The role of government is simple. When will we, as a society, and as a nation, remember this?
Thomas Jefferson said it well in this statement that is found in his first inaugural address:
“A wise and frugal Government, which shall restrain men from injuring one another, shall leave them otherwise free to regulate their own pursuits of industry and improvement, and shall not take from the mouth of labor the bread it has earned. This is the sum of good government.“
Will we heed this council and understanding? Even in our local communities?
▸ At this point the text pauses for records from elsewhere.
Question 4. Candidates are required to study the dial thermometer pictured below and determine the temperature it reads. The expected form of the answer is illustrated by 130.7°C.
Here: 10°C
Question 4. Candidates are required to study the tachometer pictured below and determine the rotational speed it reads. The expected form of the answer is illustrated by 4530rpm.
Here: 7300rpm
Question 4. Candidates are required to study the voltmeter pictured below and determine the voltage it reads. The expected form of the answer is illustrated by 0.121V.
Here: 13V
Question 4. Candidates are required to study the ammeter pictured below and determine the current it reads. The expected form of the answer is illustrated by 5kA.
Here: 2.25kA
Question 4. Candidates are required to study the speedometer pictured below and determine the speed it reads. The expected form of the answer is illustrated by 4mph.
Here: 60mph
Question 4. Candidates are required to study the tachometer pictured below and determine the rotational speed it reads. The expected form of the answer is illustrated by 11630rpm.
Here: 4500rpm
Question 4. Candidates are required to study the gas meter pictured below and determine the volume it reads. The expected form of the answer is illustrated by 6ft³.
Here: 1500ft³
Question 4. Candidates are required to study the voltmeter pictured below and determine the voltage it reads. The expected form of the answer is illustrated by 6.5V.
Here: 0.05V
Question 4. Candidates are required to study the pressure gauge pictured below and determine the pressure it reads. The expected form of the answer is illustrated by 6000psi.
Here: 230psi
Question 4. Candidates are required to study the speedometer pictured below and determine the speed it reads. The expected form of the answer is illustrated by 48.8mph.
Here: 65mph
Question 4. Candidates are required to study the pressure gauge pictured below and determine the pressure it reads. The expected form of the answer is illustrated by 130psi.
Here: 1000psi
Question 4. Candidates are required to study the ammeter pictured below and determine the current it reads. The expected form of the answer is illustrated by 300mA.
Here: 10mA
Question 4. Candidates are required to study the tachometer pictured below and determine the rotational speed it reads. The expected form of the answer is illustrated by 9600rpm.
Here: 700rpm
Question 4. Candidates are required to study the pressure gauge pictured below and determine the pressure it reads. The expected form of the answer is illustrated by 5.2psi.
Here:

In the end, since civil government will merely be a reflection of the people, it is entirely up to us.
The City of Orem Justice Court, which was established in September 2010, declares four “core principles” as “objectives”:
1. Treating Individuals with dignity and respect
2. Ensuring that proceedings are open, impartial, and timely
3. Providing appropriate case follow-up to ensure compliance with judicial orders.
4. Advancing justice under the law
It claims that its mission is “to improve the quality of life in our communities”.
After understanding the principle of Corpus Delicti, which will necessarily be behind a free society, the author will leave the reader to judge for him or herself whether or not the system itself goes contrary to its entire claim.
It is in this context that I feel this quote has more meaning than what was perhaps even intended by a justice of the US Supreme Court:
“Our government is the potent, the omnipresent teacher. For good or for ill, it teaches the whole people by its example. Crime is contagious. If the government becomes a law-breaker, it breeds contempt for law; it invites every man to become a law unto himself; it invites anarchy.”